Fig. 19.1
This 12 lead EKG tracing demonstrates a heart in normal sinus rhythm. There is possible inferolateral ischemia demonstrated by the T wave inversions in II, III, and AVF and V4-V6. Note the particularly tall QRS complexes in V4-V6 indicating left ventricular hypertrophy. Such hypertrophy can result in the S4 heart sound
Echocardiogram (Fig. 19.2) shows left ventricular hypertrophy, with a wall thickness of 1.3–1.5 cm.
Fig. 19.2
This is an echocardiogram displaying the ventricles of the heart. Note the thickened ventricular walls consistent with the S4 heart sound and EKG findings
Clinical Basics
Pathophysiology of S4
End diastolic ventricular filling normally occurs as the atria contract to provide extra stretch to the ventricles.
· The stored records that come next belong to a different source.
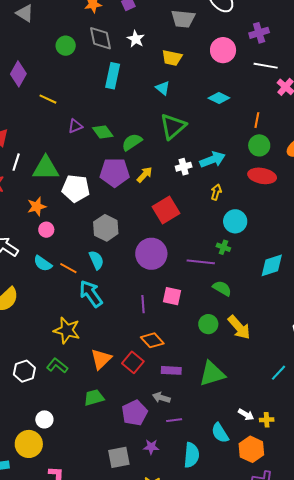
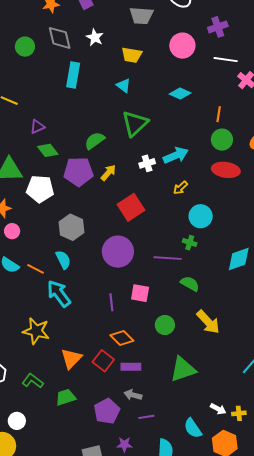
green diamond: (103, 132) -> (48, 150), moved
yellow arrow: (216, 192) -> (180, 188), turned -147
green circle: (208, 324) -> (165, 325), moved
green L-shape: (57, 366) -> (33, 381), moved
purple rectangle: (171, 370) -> (131, 367), moved

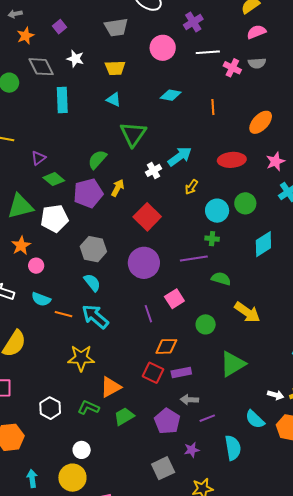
green circle: (222, 140) -> (245, 203), moved
orange line: (35, 269) -> (64, 314), moved
pink square: (140, 293) -> (174, 299), turned -30
orange diamond: (122, 338) -> (166, 346), turned -35
orange triangle: (71, 359) -> (111, 387), moved, turned 30

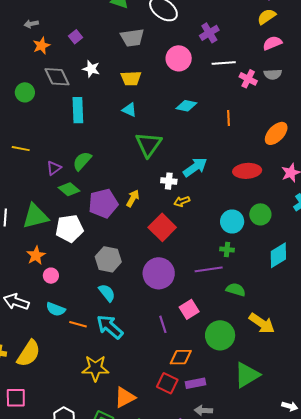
green semicircle: (97, 160) -> (82, 161), moved
white cross: (153, 170) -> (169, 181), turned 35
yellow arrow: (191, 187) -> (182, 201), moved, turned 35
green circle: (206, 324) -> (220, 335), size x1.5

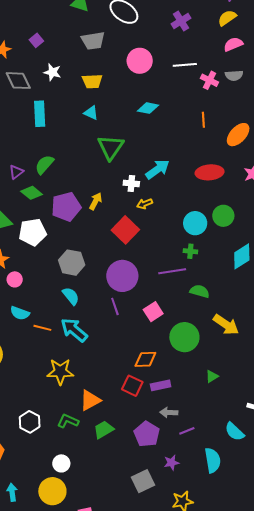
purple cross: (209, 33) -> (181, 21), moved
orange line: (228, 118) -> (203, 120), moved
purple line: (163, 324) -> (115, 306), moved
green triangle: (247, 375) -> (212, 376), size x0.5

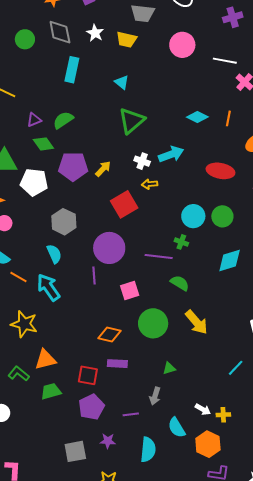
yellow trapezoid: (92, 81) -> (127, 40), moved
cyan diamond: (148, 108) -> (197, 117), moved
red square: (132, 386) -> (88, 375), moved, turned -30
gray arrow: (169, 412) -> (155, 396), moved, turned -90

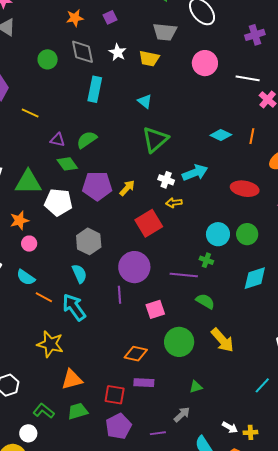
purple triangle: (34, 120) -> (58, 140), turned 35
green L-shape: (19, 374) -> (44, 411), moved
gray arrow: (155, 396) -> (182, 415), turned -150

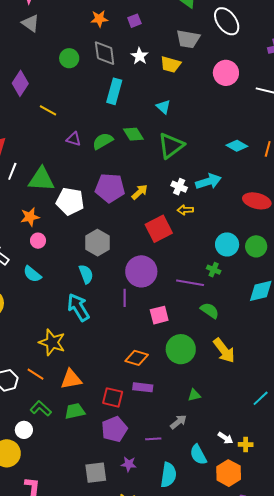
green diamond: (67, 164) -> (133, 134), moved
orange line: (44, 297) -> (35, 374), moved

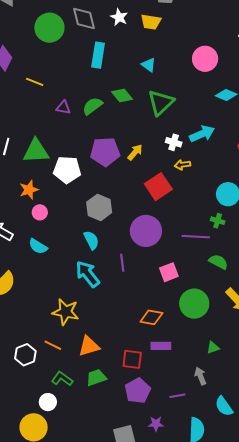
green circle: (69, 58) -> (49, 28), size x1.5
pink circle: (226, 73) -> (205, 59), moved
purple line: (125, 298) -> (122, 263), moved
gray arrow: (178, 422) -> (200, 376), turned -66

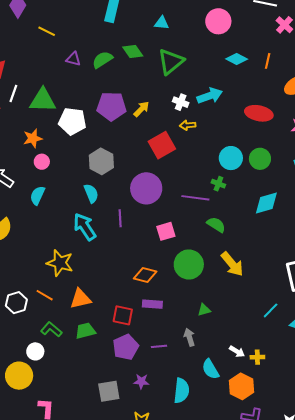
cyan triangle: (149, 65) -> (162, 23), turned -35
cyan semicircle: (38, 246) -> (37, 195), turned 78
purple line: (177, 396) -> (159, 346), moved

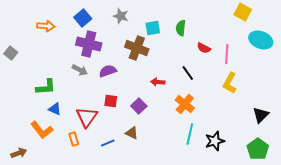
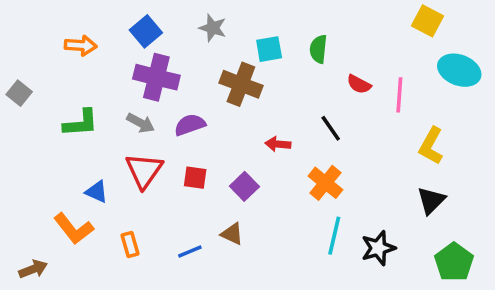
yellow L-shape: (230, 83) -> (431, 146), moved
green L-shape: (46, 87) -> (81, 123), moved
black triangle: (261, 115) -> (431, 200), moved
red triangle: (87, 117) -> (144, 171), moved

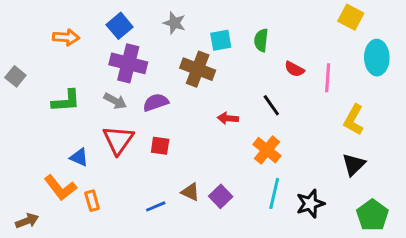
cyan ellipse: (459, 70) -> (377, 58), turned 68
purple square: (244, 186) -> (221, 196), moved
orange rectangle: (130, 244) -> (92, 201), moved

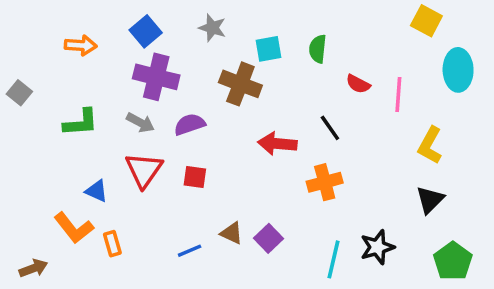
red arrow: (228, 118) -> (277, 144), size x1.5
orange cross: (267, 150) -> (325, 182), turned 36
cyan line: (274, 193) -> (333, 259), moved

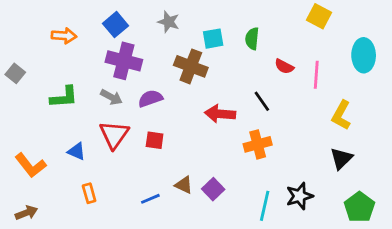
yellow square: (426, 21) -> (319, 16), moved
orange L-shape: (74, 228) -> (31, 165), moved

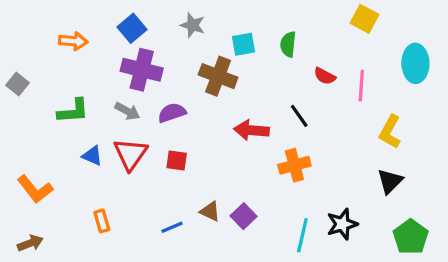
blue triangle: (77, 151) -> (92, 156), moved

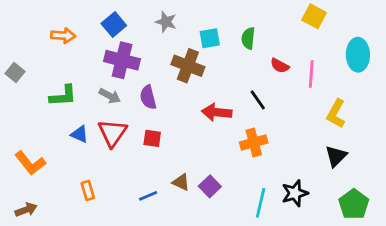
purple semicircle: (172, 113) -> (148, 97), turned -85

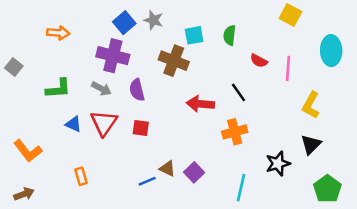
blue square: (114, 25) -> (124, 23), moved
black star: (295, 193) -> (278, 164), moved
blue line: (148, 196) -> (147, 181), moved

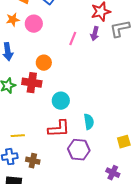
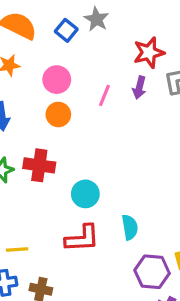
pink circle: (34, 24) -> (57, 80), moved
orange circle: (44, 63) -> (58, 115), moved
purple hexagon: (79, 150) -> (152, 272), moved

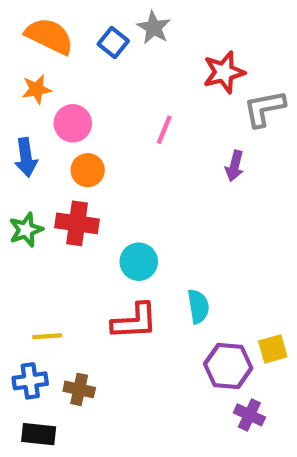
pink circle: (57, 80) -> (73, 123), moved
purple arrow: (139, 88) -> (235, 166), moved
orange circle: (58, 115) -> (88, 170), moved

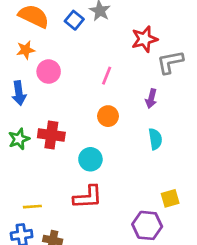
orange circle: (88, 170) -> (108, 116), moved
cyan semicircle: (198, 306) -> (155, 139), moved
yellow square: (273, 349) -> (170, 198), moved

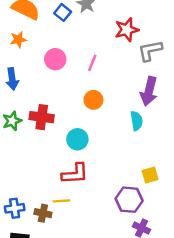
pink circle: (49, 72) -> (55, 59), moved
purple arrow: (151, 99) -> (149, 91), moved, size x1.6
yellow line: (32, 207) -> (61, 201), moved

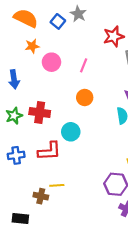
orange star: (18, 40) -> (32, 46), moved
red L-shape: (75, 174) -> (49, 151), moved
blue cross: (15, 208) -> (16, 155), moved

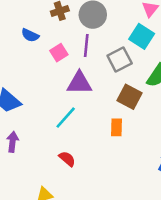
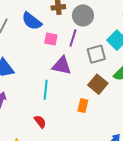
blue semicircle: (30, 35) -> (32, 21), size x1.5
pink square: (59, 53) -> (51, 39), turned 32
cyan line: (66, 118) -> (46, 90), turned -48

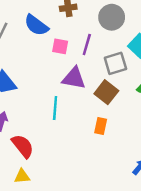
gray circle: (83, 15) -> (112, 17), moved
brown square: (98, 84) -> (106, 92), moved
red semicircle: (40, 122) -> (23, 146), moved, size x1.5

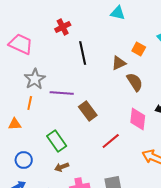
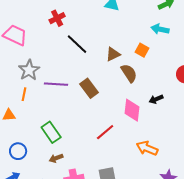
orange square: (139, 49) -> (142, 50), moved
black line: (83, 53) -> (77, 44), turned -35
brown rectangle: (88, 111) -> (89, 88), moved

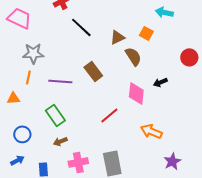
gray star: (29, 70) -> (33, 53), turned 30
purple line: (56, 84) -> (60, 81), moved

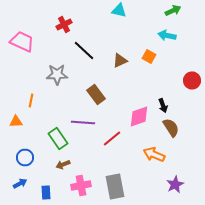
gray star: (33, 53) -> (57, 74), moved
brown semicircle: (133, 56) -> (171, 128), moved
purple line: (60, 81) -> (83, 122), moved
black arrow: (160, 82) -> (163, 106), turned -88
pink diamond: (136, 93) -> (139, 116), turned 65

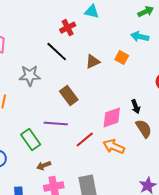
red cross: (64, 24) -> (68, 28), moved
orange arrow: (154, 154) -> (114, 147), moved
brown arrow: (63, 164) -> (44, 166), moved

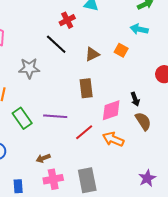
brown rectangle: (69, 96) -> (86, 88), moved, turned 30
green rectangle: (31, 140) -> (22, 118), moved

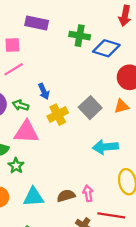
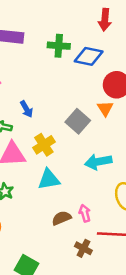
orange triangle: (122, 106) -> (105, 108), moved, turned -42
yellow cross: (58, 115) -> (44, 145), moved
cyan triangle: (33, 197) -> (49, 179), moved

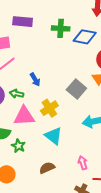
cyan triangle: (49, 179) -> (54, 136), turned 48
brown semicircle: (62, 218) -> (47, 168), moved

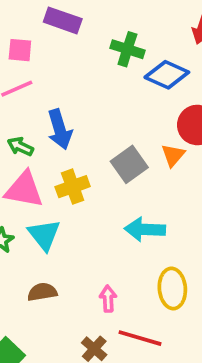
blue arrow: (35, 80) -> (60, 129), size x1.5
cyan triangle: (54, 136) -> (44, 235), moved

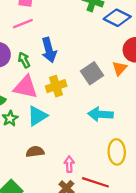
green arrow: (20, 146) -> (24, 60), turned 35
cyan triangle: (44, 235) -> (37, 116), turned 35
pink arrow: (108, 299) -> (69, 164), moved

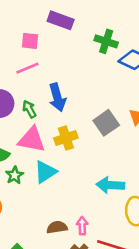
cyan arrow: (101, 114) -> (110, 185), moved
brown semicircle: (35, 152) -> (57, 227), moved

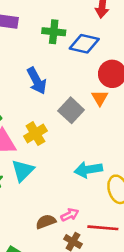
blue arrow: (57, 97) -> (37, 81), moved
pink arrow: (82, 226) -> (70, 215), turned 78

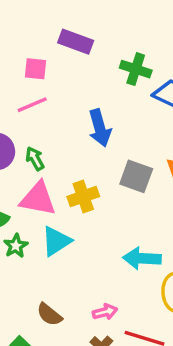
gray square: (71, 110) -> (136, 176), turned -35
brown semicircle: (46, 222) -> (49, 314), moved, turned -132

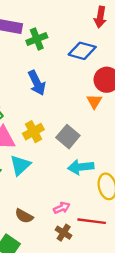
green cross: (136, 69) -> (37, 39), moved, turned -30
gray square: (136, 176) -> (68, 137), moved, turned 30

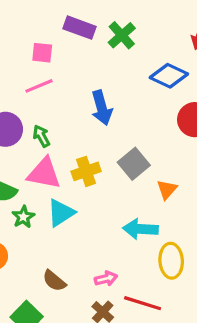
green cross: (37, 39) -> (122, 35), moved, turned -30
orange triangle: (94, 101) -> (167, 189), moved
gray square: (68, 137) -> (134, 164), moved

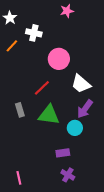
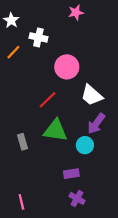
gray rectangle: (20, 110) -> (23, 142), moved

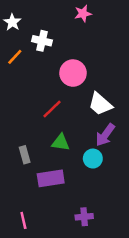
green triangle: (55, 130) -> (61, 142), size x0.7
purple rectangle: (71, 174) -> (51, 178), moved, size x1.5
purple cross: (77, 198) -> (84, 217), turned -35

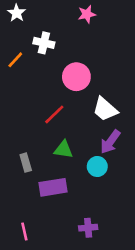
white star: (12, 22) -> (17, 13), moved

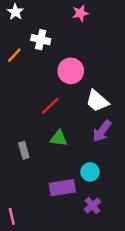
cyan circle: (97, 167) -> (90, 172), moved
purple rectangle: (53, 187) -> (62, 188), moved
purple cross: (88, 228) -> (92, 206), moved, turned -35
pink line: (24, 232) -> (12, 216), moved

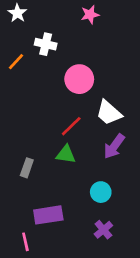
red line: (50, 106) -> (71, 126), moved
gray rectangle: (24, 150) -> (27, 168), turned 35
purple rectangle: (62, 188) -> (48, 215), moved
pink line: (12, 216) -> (25, 242), moved

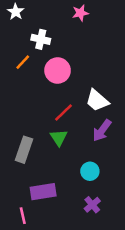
orange line: (16, 62) -> (23, 62), moved
pink circle: (79, 79) -> (58, 71), moved
green triangle: (66, 154) -> (59, 138), turned 48
gray rectangle: (27, 168) -> (24, 150), size x1.5

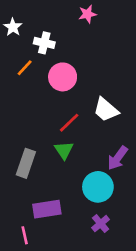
white star: (16, 12) -> (13, 27), moved
purple arrow: (102, 130) -> (118, 158), moved
cyan circle: (90, 171) -> (98, 187), size x1.5

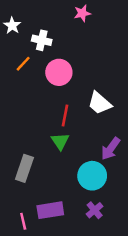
red line: (69, 123) -> (65, 115), turned -35
gray rectangle: (26, 163) -> (24, 168), moved
purple rectangle: (47, 209) -> (50, 210), moved

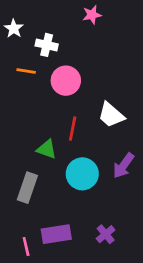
orange line: (23, 64) -> (26, 71), turned 56
green triangle: (60, 141) -> (47, 149), moved, turned -36
cyan circle: (92, 176) -> (82, 174), moved

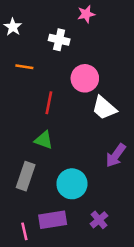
white cross: (47, 45) -> (59, 40), moved
pink circle: (66, 81) -> (85, 78), moved
red line: (73, 129) -> (49, 103), moved
cyan circle: (82, 174) -> (72, 184), moved

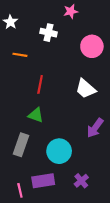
pink circle: (85, 78) -> (92, 46), moved

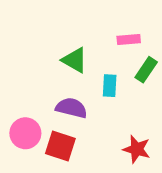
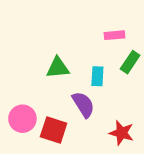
green triangle: (75, 60) -> (58, 68), moved, turned -35
purple semicircle: (71, 108) -> (83, 105), moved, turned 44

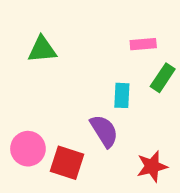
green triangle: (58, 68) -> (42, 49), moved
red star: (122, 133) -> (152, 166), turned -30

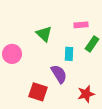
green triangle: (42, 49) -> (44, 34), moved, turned 48
pink circle: (28, 149) -> (12, 54), moved

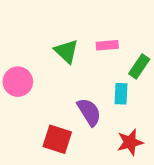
pink rectangle: (81, 25) -> (107, 45), moved
cyan rectangle: (69, 54) -> (121, 94), moved

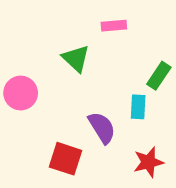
pink rectangle: (107, 45) -> (114, 26), moved

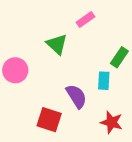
pink rectangle: (114, 26) -> (86, 20), turned -30
red star: (148, 162) -> (112, 122), turned 30

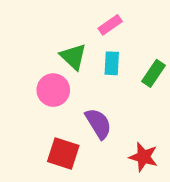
pink circle: (15, 70) -> (53, 90), moved
cyan rectangle: (104, 81) -> (112, 63), moved

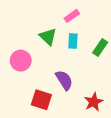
pink circle: (53, 90) -> (21, 61), moved
red star: (143, 157) -> (94, 102), turned 30

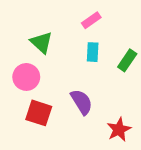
green triangle: (48, 37) -> (41, 42), moved
red square: (41, 100) -> (39, 113), moved

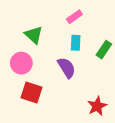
purple semicircle: (82, 102) -> (67, 68), moved

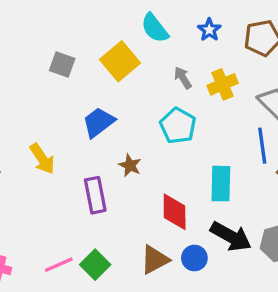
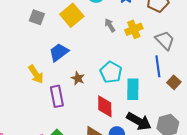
cyan pentagon: (178, 126) -> (111, 72), moved
yellow arrow: (42, 159) -> (36, 74), moved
Stiffening of the ventricles, caused by ventricular hypertrophy, infarction, or fibrosis, reflexively evokes a more vigorous atrial contraction in order to overcome this reduced ventricular compliance. The S4 gallop occurs as the accelerated column of blood decelerates against the stiff ventricular walls. See Fig. 19.3.
Fig. 19.3
The diagram illustrates the presystolic nature of an S4 as well as its proximity to S1. It is subtle low frequency sound
The conditions required for S4 formation include:
Reduced ventricular compliance.
Healthy atrium.
Regular sinus rhythm.
The absence of atrioventricular (AV) valve dysfunction.
Certain pathologies associated with reduced ventricular compliance, and therefore the possible presence of an S4 gallop include:
Left ventricular hypertrophy (LVH), as caused by hypertension or left ventricular outflow tract (LVOT) obstruction.
Right ventricular hypertrophy (RVH), as caused by pulmonary hypertension or right ventricular outflow tract (RVOT) obstruction.
Ischemic heart disease.
Aortic stenosis.
An S4 may also be heard in older patients with age-related ventricular hypertrophy or in well-trained athletes with physiologic ventricular hypertrophy.
Key Auscultation Features
The S4 gallop is a low frequency (10–50 Hz), presystolic heart sound best detected at the left ventricular apex.
Use the bell of the stethoscope.
Accentuate the S4 by placing the patient in the left lateral decubitus position.
Increased heart rate will shorten the PR interval and cause the S4-S1 interval to shorten and possibly merge (Fig. 19.4).